Read more in the full article here.

Related article:
Apple reveals 15 acquisitions made in 2013, seven of which are mysteries – October 29, 2013

16 Comments

    1. I know. I always chuckle at those who insist that Apple should buy some giant company – Google (back in the day), Yahoo, Blackberry, etc. – when it makes much more sense to buy a much smaller company for their talent and limited patent portfolio than a large behemoth that would turn into an integration nightmare.

  1. It seems to me that Apple’s acquisitions from the past have done rather well-chip companies , SD memory , fingerprint ID even if we are waiting for LiquidMetal etc .
    I trust that they are being and will be equally strategic .

  2. I’m waiting for some blockbuster acquisition.

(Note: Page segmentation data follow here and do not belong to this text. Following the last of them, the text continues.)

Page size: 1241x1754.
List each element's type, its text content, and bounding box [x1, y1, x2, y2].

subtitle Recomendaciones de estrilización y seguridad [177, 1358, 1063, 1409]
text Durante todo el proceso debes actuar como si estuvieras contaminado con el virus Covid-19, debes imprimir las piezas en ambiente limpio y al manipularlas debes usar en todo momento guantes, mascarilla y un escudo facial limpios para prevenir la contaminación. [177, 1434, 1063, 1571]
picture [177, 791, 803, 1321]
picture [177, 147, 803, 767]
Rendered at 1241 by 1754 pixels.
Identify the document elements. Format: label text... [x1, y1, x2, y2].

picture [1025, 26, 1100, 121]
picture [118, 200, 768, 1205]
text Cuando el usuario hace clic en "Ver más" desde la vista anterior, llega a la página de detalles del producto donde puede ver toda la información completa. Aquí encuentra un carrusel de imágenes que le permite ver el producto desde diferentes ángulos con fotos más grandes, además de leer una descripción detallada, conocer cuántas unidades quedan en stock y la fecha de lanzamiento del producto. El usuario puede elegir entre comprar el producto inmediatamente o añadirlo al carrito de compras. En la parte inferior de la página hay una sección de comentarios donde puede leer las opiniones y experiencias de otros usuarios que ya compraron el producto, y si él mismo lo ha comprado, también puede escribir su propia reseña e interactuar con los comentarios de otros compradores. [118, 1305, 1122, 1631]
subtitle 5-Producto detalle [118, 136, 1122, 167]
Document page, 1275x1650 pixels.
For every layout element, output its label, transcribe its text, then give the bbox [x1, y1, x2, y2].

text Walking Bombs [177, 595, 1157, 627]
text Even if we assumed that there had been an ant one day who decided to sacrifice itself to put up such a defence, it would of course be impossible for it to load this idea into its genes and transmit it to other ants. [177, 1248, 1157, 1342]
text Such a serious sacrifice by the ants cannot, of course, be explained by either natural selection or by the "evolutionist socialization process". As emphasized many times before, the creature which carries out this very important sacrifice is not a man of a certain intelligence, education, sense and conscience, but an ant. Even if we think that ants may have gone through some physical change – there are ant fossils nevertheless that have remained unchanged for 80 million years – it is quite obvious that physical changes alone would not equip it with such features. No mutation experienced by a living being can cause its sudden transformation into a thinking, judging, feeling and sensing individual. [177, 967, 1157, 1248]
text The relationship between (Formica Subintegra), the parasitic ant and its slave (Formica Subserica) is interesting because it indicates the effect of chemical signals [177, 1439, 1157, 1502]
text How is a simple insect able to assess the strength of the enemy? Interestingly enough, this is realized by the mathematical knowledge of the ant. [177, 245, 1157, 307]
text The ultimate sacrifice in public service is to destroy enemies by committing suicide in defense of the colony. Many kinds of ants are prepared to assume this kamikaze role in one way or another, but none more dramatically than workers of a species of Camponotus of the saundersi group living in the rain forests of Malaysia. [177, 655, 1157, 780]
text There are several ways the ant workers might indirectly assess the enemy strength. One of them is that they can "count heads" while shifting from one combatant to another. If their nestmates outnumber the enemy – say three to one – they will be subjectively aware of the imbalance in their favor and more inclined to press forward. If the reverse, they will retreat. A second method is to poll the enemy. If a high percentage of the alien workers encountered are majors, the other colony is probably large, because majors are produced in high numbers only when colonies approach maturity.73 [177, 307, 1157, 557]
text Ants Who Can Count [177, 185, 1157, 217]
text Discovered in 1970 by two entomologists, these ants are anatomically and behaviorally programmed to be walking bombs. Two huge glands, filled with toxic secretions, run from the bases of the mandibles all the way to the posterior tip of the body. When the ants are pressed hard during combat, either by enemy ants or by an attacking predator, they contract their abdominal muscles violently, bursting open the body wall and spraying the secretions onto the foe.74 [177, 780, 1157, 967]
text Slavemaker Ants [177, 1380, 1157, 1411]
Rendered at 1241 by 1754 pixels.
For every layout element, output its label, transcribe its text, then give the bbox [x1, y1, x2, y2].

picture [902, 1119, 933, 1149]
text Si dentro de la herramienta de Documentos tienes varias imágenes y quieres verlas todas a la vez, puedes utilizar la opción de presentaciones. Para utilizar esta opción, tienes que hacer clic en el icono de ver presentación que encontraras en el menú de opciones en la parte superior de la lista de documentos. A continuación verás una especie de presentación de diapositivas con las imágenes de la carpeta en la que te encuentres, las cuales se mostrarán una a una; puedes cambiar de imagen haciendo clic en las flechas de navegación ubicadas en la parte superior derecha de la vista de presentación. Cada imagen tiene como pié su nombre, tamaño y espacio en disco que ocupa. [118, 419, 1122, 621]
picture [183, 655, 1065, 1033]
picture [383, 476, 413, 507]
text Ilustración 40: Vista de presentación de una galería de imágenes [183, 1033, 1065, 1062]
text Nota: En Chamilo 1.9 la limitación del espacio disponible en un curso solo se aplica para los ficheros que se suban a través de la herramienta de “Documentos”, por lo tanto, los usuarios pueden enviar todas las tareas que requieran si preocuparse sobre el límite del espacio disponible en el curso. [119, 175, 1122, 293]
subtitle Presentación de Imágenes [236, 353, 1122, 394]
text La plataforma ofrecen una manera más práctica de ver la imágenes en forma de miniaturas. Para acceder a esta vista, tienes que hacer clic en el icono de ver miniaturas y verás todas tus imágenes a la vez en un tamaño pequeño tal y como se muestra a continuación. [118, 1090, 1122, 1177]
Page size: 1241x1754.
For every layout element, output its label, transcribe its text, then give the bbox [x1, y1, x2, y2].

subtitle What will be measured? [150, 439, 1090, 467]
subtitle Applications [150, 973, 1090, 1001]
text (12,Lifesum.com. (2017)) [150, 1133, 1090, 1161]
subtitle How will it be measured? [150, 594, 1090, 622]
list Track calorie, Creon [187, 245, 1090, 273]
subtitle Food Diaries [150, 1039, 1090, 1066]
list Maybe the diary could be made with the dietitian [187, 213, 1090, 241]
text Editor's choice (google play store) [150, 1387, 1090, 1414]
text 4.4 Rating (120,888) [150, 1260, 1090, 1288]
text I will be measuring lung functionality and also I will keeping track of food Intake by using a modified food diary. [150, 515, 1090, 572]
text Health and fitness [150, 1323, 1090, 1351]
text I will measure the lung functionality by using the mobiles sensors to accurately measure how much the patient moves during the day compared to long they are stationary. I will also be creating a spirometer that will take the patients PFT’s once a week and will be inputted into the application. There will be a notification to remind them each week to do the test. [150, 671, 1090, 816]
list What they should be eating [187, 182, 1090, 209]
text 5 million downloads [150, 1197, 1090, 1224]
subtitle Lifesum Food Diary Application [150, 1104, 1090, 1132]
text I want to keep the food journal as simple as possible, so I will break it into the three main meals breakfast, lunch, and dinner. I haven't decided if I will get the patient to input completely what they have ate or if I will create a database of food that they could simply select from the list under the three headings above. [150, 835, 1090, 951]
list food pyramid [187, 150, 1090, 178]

Apple buying $100 million companies is hardly going to get investors excited or help boost Apple’s share price. It always seems as though Apple’s acquisitions don’t get any bang for the buck. It’s like those companies are acquired and then just disappear without nary a ripple. I realize Apple operates in secret but I’m just saying…

    Stop with that LiquidMetal stuff. A SIM ejector tool is hardly a major breakthrough. That one tool appears to be the only product Apple has ever produced from the investment in LiquidMetal.

    1. Buying companies is not Christmas shopping.
      Everything one Apple purchases has to add to what they are trying to do. Big acquisitions almost always lose value because they are too big to swallow and have too many things to get rid off.

      1. Apple has never made large scale acquisitions, the last thing it needs is to become a conglomerate simply because spend big sounds like it has the wow factor. Running another big company pretty much separately would need skills Apple does not have and would destroy its focus not to mention get bad publicity as it being desperation. If Microsoft can’t do much with big buys I really can’t see a company with no experience of so doing making a success of it. People who say otherwise are just shallow and unimaginative but looking for a quick jab of excite,meant for the sake of it in the main sadly, or simply looking for a quick buck for themselves.

    2. What, they should act like Microsoft when buying companies?
      – Make a big announcement in the press
      – Spend way more than they should
      – Buy some company that is on it’s way down or turns into a has-been.

      What you seem to forget is that Apple is secretive, they don’t care what investors think and could give a rat’s ass about share price.

      Also, when has Apple disclosed big tech info from acquisitions? Never. (yea, lets tip our hand to our competitors) Dumb.

      They just keep doing what they have been doing for years.
      – Selling the BEST MP3 player.
      – Selling the BEST smartphone.
      – Selling the BEST tablet.
      – Selling what many users believe, the BEST computer and OS.

      So, if you’re unhappy about that, then nothing will make you happy.

    3. “It’s like those companies are acquired and then just disappear without nary a ripple.”

      Most acquisitions I guess we never hear much about, but two that I can think of right off the bat overshadow all the rest and get all the bang for the buck that Apple has spent. PASemi and Authentec. Without them we’d have no A7 or fingerprint sensor.

      But I am also waiting for that big acquisition, like a couple of media companies. Or Apple starting a bank.

  3. While I agree with your line of thinking (Apple getting into the home automation business – I think it’s a forgone conclusion that they eventually will), I think that Nest has remained too narrowly focused and slow moving.

    1. I disagree. Nest brought one very successful product to market, refined it with a second version, and then introduced a second complimentary but separate product. What’s slow about that?

      Don’t forget Apple basically just sold computers for about 25 years until the iPod was introduced. Sure Appke sold other various items, but nothing that truly became a second leg of the stool so to speak.